The former Massachusetts governor is hoping that he can recapture North Carolina and Virginia for the Republican Party—states that long belonged to the GOP but went for Obama in 2008. Indiana also is traditionally a red state that voted for Obama four years ago, but it is not considered a battleground state this time around in the presidential race, with the Romney-Ryan ticket set to pick up the Hoosier State’s 11 electoral votes.

But Romney will need more than just Indiana to swing back to the Republican side. He is even looking to pull out upset wins in states like Pennsylvania, Michigan, and Wisconsin. Those three states haven’t gone Republican in the last five presidential elections (six for Wisconsin). Throw in Ohio and these form part of the industrial Rust Belt states, and these states may be in play due to the struggling manufacturing sector of the economy. What gives the Romney campaign hope is the fact that the GOP swept the governor and Senate races in these states in 2010. A Romney win in any of them may signal a good night on Nov. 6 for Republicans.

An X-factor for the swing-state battle is the nation’s growing Hispanic population. Twenty percent of the increase in the U.S. Latino population over the last decade has occurred in five battleground states: Florida, Colorado, Nevada, North Carolina, and Virginia. While all those states went Republican in most presidential contests since 1980, they all voted for Obama four years ago.

And those aren’t the only battleground states undergoing a changing demographic. According to U.S. Census data, the Hispanic population between 2000 and 2010 grew in Pennsylvania by 83 percent, in Iowa by 84 percent, in Ohio by 63 percent, and in New Hampshire by 79 percent. Republicans must improve their outreach to Hispanic voters who continue to vote for Democrats in heavy numbers or these states may be blue for some time.

Despite the millions already spent on advertising, voters in the battleground states should brace for more campaign commercials. The Center for Responsive Politics notes that in 2010, the final month of spending made up 56 percent of the total reported spending for that election cycle.

Republicans began October with $191.2 million in cash on hand. Granted, Obama and the Democratic committees affiliated with his campaign raised $181 million in September, a record for an incumbent president. That bested Romney and Republicans committees that month by $11 million.

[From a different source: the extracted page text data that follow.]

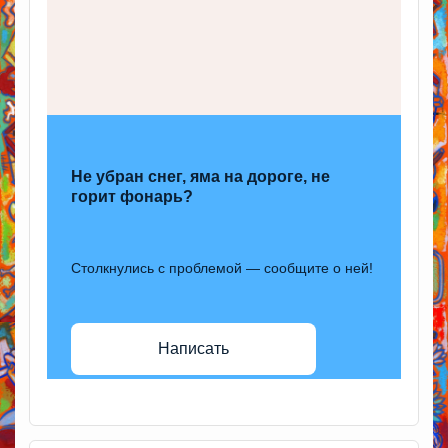
Не убран снег, яма на дороге, не
горит фонарь?
Столкнулись с проблемой — сообщите о ней!
Написать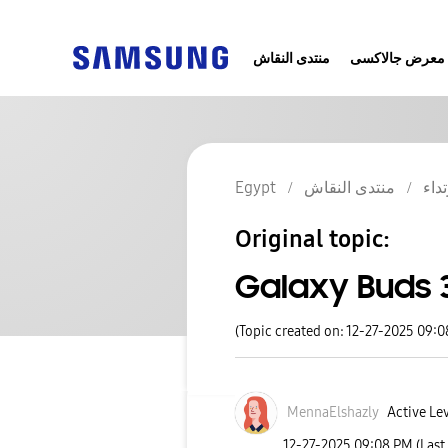
معرض جالاكسى
منتدى النقاش
Egypt
منتدى النقاش
تداء
Original topic:
Galaxy Buds 
(Topic created on: 12-27-2025 09:
MennaElshazly
Active Lev
‎12-27-2025
09:08 PM
(Last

But such comparisons do not count the non-party spending that tilts heavily this year toward Romney and the GOP. Presidential campaign advertising numbers from April through Oct. 12 found that pro-Romney ad spending exceeded pro-Obama spending by about $65 million across these nine battleground states: Colorado, Florida, Nevada, New Hampshire, North Carolina, Ohio, Virginia, Iowa, and Wisconsin.

The bottom line: If you live in one of these states you will be able to recite numerous campaign ads from memory whether you like it or not. Some of you probably already can.


Edward Lee Pitts

Lee is the executive director of the World Journalism Institute and former Washington, D.C. bureau chief for WORLD Magazine. He is a graduate of Northwestern University’s Medill School of Journalism and teaches journalism at Dordt University in Sioux Center, Iowa.